L’importance des circuits courts et marchés locaux a par ailleurs été notée, entre autres, par la République tchèque, l'Italie et la Belgique. Quelques Etats membres, dont la France, la Belgique et la Bulgarie, ont aussi marqué leur attachement au programme Leader. Enfin, les pays concernés (France, Espagne et Portugal) ont demandé que l’agriculture des régions ultrapériphériques ne soit pas oubliée.

Petites exploitations
Au cours du débat, M. Ciolos a fait valoir que, pour promouvoir un développement territorial équilibré, les deux piliers de Pac devront : soutenir l’activité agricole, moteur économique de plusieurs régions de l’UE ; inciter les exploitants à fournir des biens publics, et les rémunérer pour cela ; favoriser la diversification dans les zones rurales ; promouvoir la valeur ajoutée, notamment le développement des filières courtes, ventes directes et marchés locaux ; inciter à l’innovation technique, mais aussi sociale (nouvelles formes de coopération, approche Leader renouvelée, etc.).

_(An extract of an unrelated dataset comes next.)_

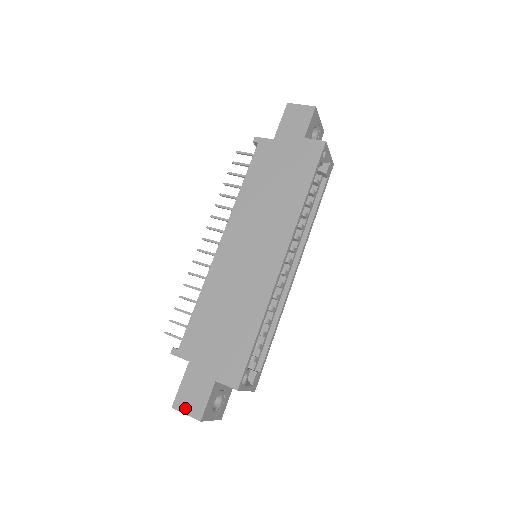
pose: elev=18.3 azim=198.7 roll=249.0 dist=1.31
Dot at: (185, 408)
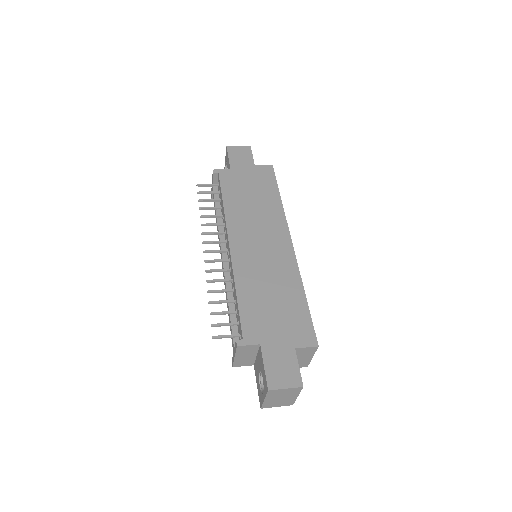
Dot at: (282, 383)
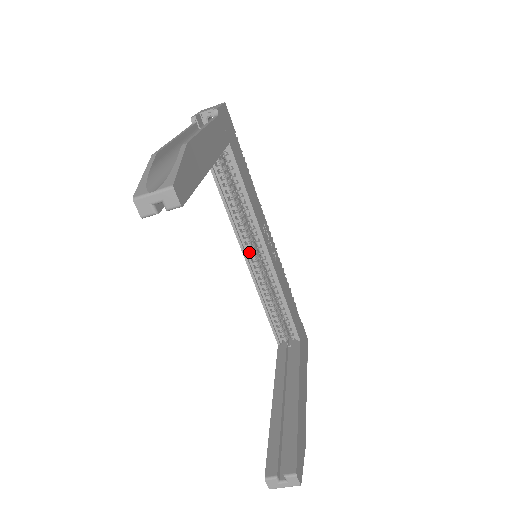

Le commissaire européen a également souligné le rôle important des petites exploitations, dont la compétitivité n’est pas, selon lui, nécessairement liée à l’augmentation de la taille. Certains Etats membres, telles la France et la Suède, ont estimé que, en la matière, le soutien devait venir du deuxième pilier, l’Italie jugeant en revanche que cela ressortait du premier pilier.
Quant au Danemark, il a considéré que les petites exploitations ne devaient pas s’habituer aux aides, mais plutôt s’adapter au marché.